* _YOUR TASK_:
Could you return, exactly as written, every line from the one containing "left eye: (413, 120)" through the last line of the entries below, leaving out the pictures?

* _MATERIAL FOR THIS EXERCISE_:
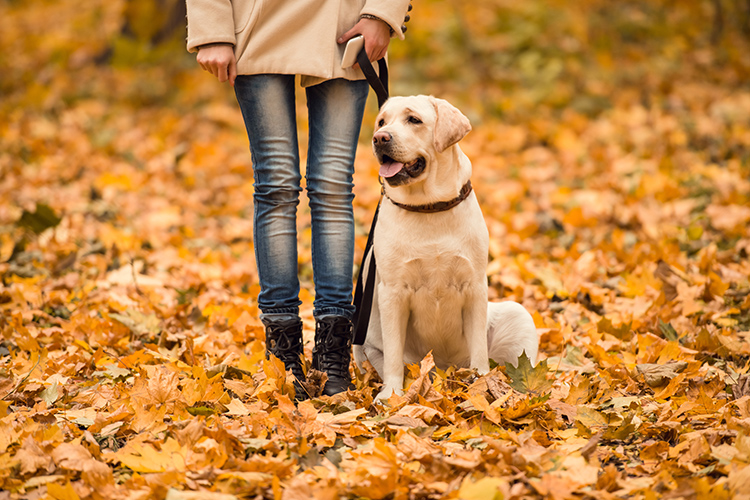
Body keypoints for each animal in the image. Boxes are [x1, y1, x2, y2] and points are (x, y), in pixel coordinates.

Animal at [354, 95, 540, 402]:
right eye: (382, 122)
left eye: (413, 120)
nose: (379, 138)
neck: (428, 207)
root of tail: (443, 372)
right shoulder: (392, 292)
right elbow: (393, 355)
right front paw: (391, 395)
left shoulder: (475, 286)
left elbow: (479, 350)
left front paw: (482, 385)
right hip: (361, 333)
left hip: (517, 316)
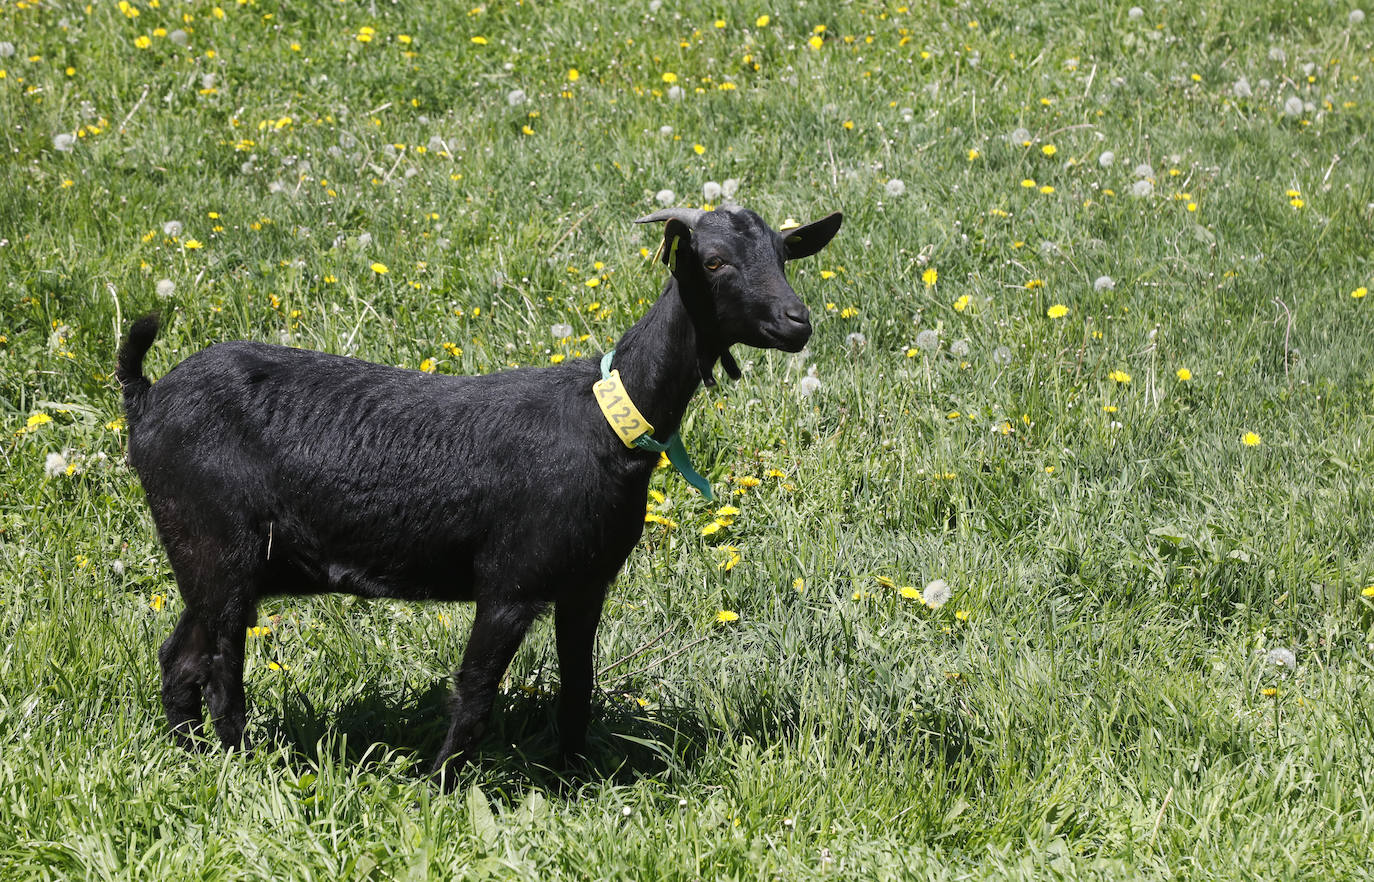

* _THE COMPLETED TASK_:
left eye: (413, 120)
nose: (379, 138)
neck: (428, 207)
root of tail: (443, 372)
right shoulder: (392, 292)
right elbow: (393, 355)
right front paw: (391, 395)
left shoulder: (475, 286)
left elbow: (479, 350)
left front paw: (482, 385)
right hip: (361, 333)
left hip: (517, 316)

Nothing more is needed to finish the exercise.